*** Provided passage Section Begins ***
Controllerless Networks

Hi,

Im trying to block client-to-client traffic and at the same time allow some external networks to initiate sessions with wirless clients. Ive tried to add the following rules, which deny clients-to-clients traffic but also block external networks to contact clients.

allow any on server 10.95.0.1(gateway)

deny any to network 10.95.0.0/24(wireless subnet)

allow any to all destination 

Whats the best practice in this situation? 

http://www.arubanetworks.com/techdocs/Instant_41_WebHelp/InstantWebHelp.htm#UG_files/GeneralConfTasks/Adv_conf_tasks/ConfigureInterUserBridging.htm

Deny inter user bridging is enabled.

Currently im running acl in the switches that the IAPs are connected to to allow/deny traffic between clients that are on different IAPs. I would like to skip this and manage everything from the IAP controller.
*** Provided passage Section Ends ***
_Your tasks_
1) Decide whether each statement below agrees with the client-to-client traffic post. Answer yes or no for each, quoting the deciding words. (a) One of the rules tried allows any traffic on the gateway server 10.95.0.1. (b) Deny inter user bridging is turned off. (c) The writer wants to keep using switch ACLs to control traffic between clients on different IAPs.
2) Continue the client-to-client traffic post from its last sentence.
*** Data segment Section Begins ***
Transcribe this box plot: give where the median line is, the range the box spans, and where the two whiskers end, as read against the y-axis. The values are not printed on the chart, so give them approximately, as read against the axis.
*** Data segment Section Ends ***
_Responses in order_
1)
(a) Yes: "allow any on server 10.95.0.1(gateway)"
(b) No: "Deny inter user bridging is enabled."
(c) No: "I would like to skip this and manage everything from the IAP controller."

2)
If that is the case, use what you mentioned in your first post.  You would configure a role for your users, then rules within it:  http://www.arubanetworks.com/techdocs/Instant_41_WebHelp/InstantWebHelp.htm#UG_files/Roles_and_policies/ConfACLRule.htm

The rules below that you mentioned in your first post would work:

deny any to network 10.95.0.0/24(wireless subnet)
allow any to all destination 

 You do not have to allow traffic to your default gateway.  Hopefully you have no server resources like DNS or anything on 10.95.0.0/24

The problem is that the external network 192.168.10.0/24 needs to initiate sessions with the wireless clients. And the deny any to network 10.95.0.0/24 rule will block this, right?

Unfortunately, I think that is the case..